Wednesday, August 12, 2009

Safe Removal of Active Disk Devices

Earlier this year, the Foundation sponsored Edward Tomasz Napierala to fix FreeBSD's #1 reported bug: a USB disk causing a panic when detached before unmounting. Edward describes the project as follows:

One of the long-standing problems encountered by FreeBSD users was the fact that the system could often crash after a mounted disk device - for example, a USB flash drive - was removed. This behavior was not only annoying, but also made a bad impression about the overall stability and robustness of the operating system.

The project was not about fixing one buggy driver, as it could seem at first glance. Fixing the problem involved changes in CAM (Common Access Method, FreeBSD SCSI subsystem), GEOM framework, Virtual Filesystem layer, and finally the UFS filesystem. (Ironically, there were no problems with the USB itself.) There were no big design changes of any sort; just an iterative process of finding a way to crash the system, tracking down the bug that was causing it, fixing it, and proceeding to the next one. Most of the fixes were backported to FreeBSD 7-STABLE and will appear in FreeBSD 7.2.

It is now possible to remove mounted devices - and to unmount them afterwards - without any user-unfriendly behavior, such as crashes. Also, the system became more robust in the presence of non-USB disk removal, such as SCSI or SATA drive detachment or failure.


  1. Great news!

    Is that going to appear in 7.2 or 7.3? Cause 7.2-RELEASE is out already.

  2. @flauran:

    "Most of the fixes were backported to FreeBSD 7-STABLE and will appear in FreeBSD 7.2."

    So it will be , of course, also in 7.3.

  3. Can you point me into the actual commits?

  4. "... fixing the problem involved making changes to CAM, SCSI, GEOM, VFS, UFS ... "

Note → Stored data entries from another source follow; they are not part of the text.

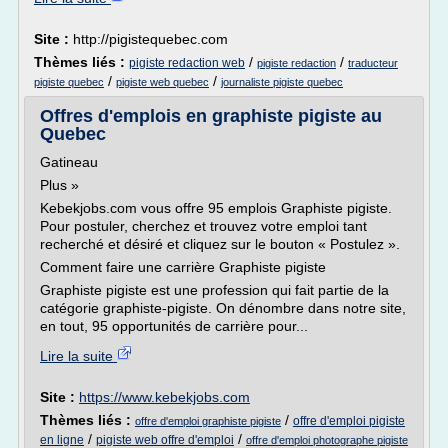
Site :
http://pigistequebec.com
Thèmes liés :
/
/
pigiste redaction web
pigiste redaction
traducteur
/
/
pigiste quebec
pigiste web quebec
journaliste pigiste quebec
Offres d'emplois en graphiste pigiste au
Quebec
Gatineau
Plus »
Kebekjobs.com vous offre 95 emplois Graphiste pigiste.
Pour postuler, cherchez et trouvez votre emploi tant
recherché et désiré et cliquez sur le bouton « Postulez ».
Comment faire une carrière Graphiste pigiste
Graphiste pigiste est une profession qui fait partie de la
catégorie graphiste-pigiste. On dénombre dans notre site,
en tout, 95 opportunités de carrière pour...
Lire la suite
Site :
https://www.kebekjobs.com
Thèmes liés :
/
offre d'emploi pigiste
offre d'emploi graphiste pigiste
/
/
en ligne
pigiste web offre d'emploi
offre d'emploi photographe pigiste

    Does this mean there are architectural issues and deficencies in FreeBSD, wherein fixing a 'umount' issue requires touching so many subsystems ?


  5. Hi Saifi:

    Call it less an "architectural deficiency" so much as a change in requirements. As with other UNIX systems, FreeBSD has its origins in micro-computer and server installations where hard disks were not run-time removable media. These historic computing environments (and even current server environments) are highly controlled, and hard disks are rarely accidentally removed without first unmounting file systems. Administrator-controlled removal of storage devices has been well-supported for years (certainly as long as I've been using FreeBSD, which is since about 1994), but at issue is the unexpected disappearance of in-use storage devices.

    Over the years, computers have moved down-market and become more portable, FreeBSD has grown support for the run-time adding and removing a variety of devices, from mice and keyboards to network devices and hard disks. Hardware platforms have also matured in that time: you may recall that in the 1990's (and even today), PS/2 keyboard ports don't really support runtime configuration changes, but the advent of USB has changed the playing field significantly.

    This Foundation-funded project continues tracks that trend by improving the gracefulness with which the unexpected disappearance of storage devices is handled. There are limits to how gracefully this can ever be handled: fundamentally, a storage device that was in active use has been removed without notice, which means that write-behind caches can't be flushed, programs actively using the device will be exposed to potential data loss, and so on.

    Nevertheless, making sure the kernel doesn't panic and instead reports I/O errors to applications was an important change that required a sweep of in-kernel locations where previously successful completion of I/O was a code invariant. Much of this code was written with graceful removal in mind, so in some ways this was a sweeping up of loose ends, albeit critical ones.

    Edward's have significantly improved the robustness of FreeBSD in the presence of unexpected failures -- be it a user removing a USB key without unmounting first, or a disk array mysteriously disappearing in a server environment. This is something I know all of our users, low-end and high-end, will appreciate greatly.